I'm extrapolating (there is less detail in that press release than I expected from your comment), but this sounds to be like it would be the thing that enables such a "list of permissions". I would be curious to know exactly what this agent entailed and why the EU did not approve it.

1 comments

"Trusted System Agent" imo sounds like an apple approved agent which would only be available to companies that accept apples (likely unreasonable) demands and would completely lock smaller companies out of the ecosystem.
My limited understanding is that it would be a local model that exists only to determine a limited set of local information necessary to answer the user's request. This request and information would then be shared with the third party. Third parties would otherwise not have access into the local semantic model based on user personal data.
Does apple's own siri need to pass requests through their gatekeeper AI? I bet it doesn't. Personally, I'm generally happy with any answer apple comes up with so long as they're bound by the same set of restrictions as 3rd party companies.
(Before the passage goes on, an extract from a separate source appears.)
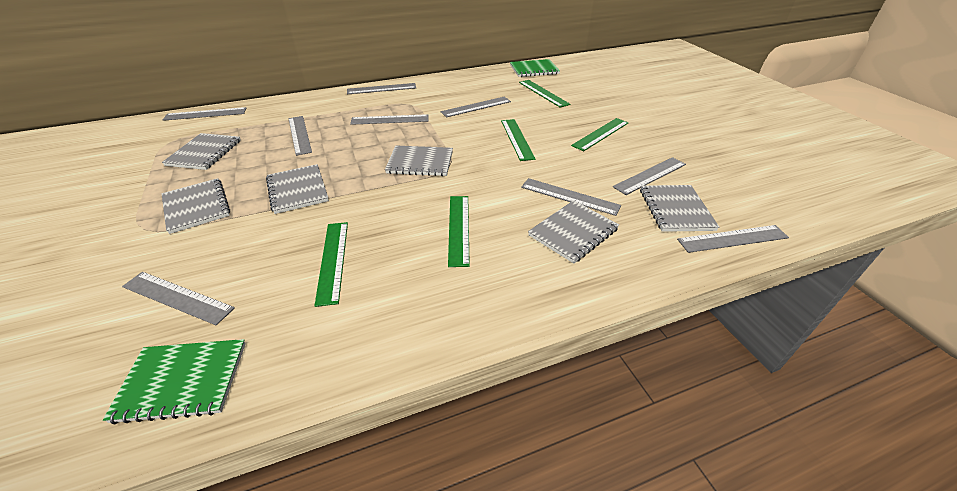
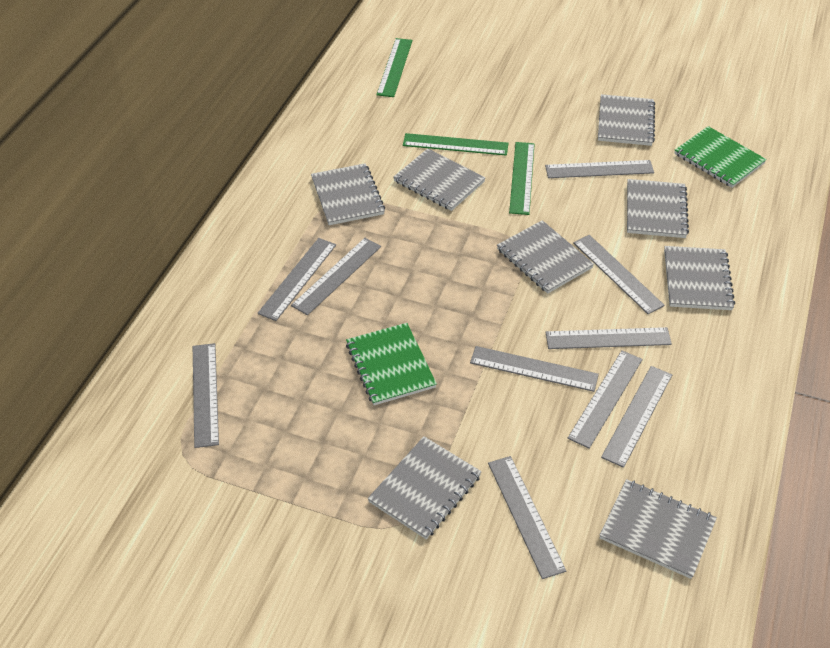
green ruler: [314,222,348,307] [448,196,470,267] [501,119,535,161] [519,80,570,108] [571,118,629,151] = 5 -> [376,38,412,97] [403,133,508,156] [509,142,534,215] = 3
grey notebook: [162,133,241,170] [162,178,230,234] [266,164,329,214] [385,146,453,176] [528,200,619,263] [640,185,719,232] = 6 -> [311,163,385,225] [368,436,482,539] [393,148,486,211] [497,220,594,294] [598,94,655,146] [599,479,717,579] [627,179,689,238] [664,246,735,310] = 8
grey ruler: [122,272,235,325] [163,107,247,121] [289,116,312,156] [347,83,416,94] [350,114,429,125] [441,97,511,117] [521,178,621,216] [613,157,686,195] [677,225,789,253] = 9 -> [193,343,219,448] [258,238,336,321] [291,238,381,315] [470,346,599,392] [488,456,566,579] [545,160,654,178] [545,327,672,349] [568,350,643,449] [573,235,665,314] [601,366,672,468] = 10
I feel like that's the only way to make sure apple won't "accidentally" hobble their competitors. (Like they did with their ridiculous 50c per app install fee for 3rd party app stores).

I want Claude and OpenAI to be able to compete with Siri on an equal footing. Just like Apple maps has to compete with google maps. Competition pushes companies to make better products.

Hm, I didn’t even consider that it could be an “agent” in the AI sense. I assumed this meant a service that runs on the device and interposes on requests to access privileged resources and enforces permissions checks on them. That is, the classical sense of the word agent in computing. Perhaps you’re right; in any case I don’t think there is really enough detail here to go off of.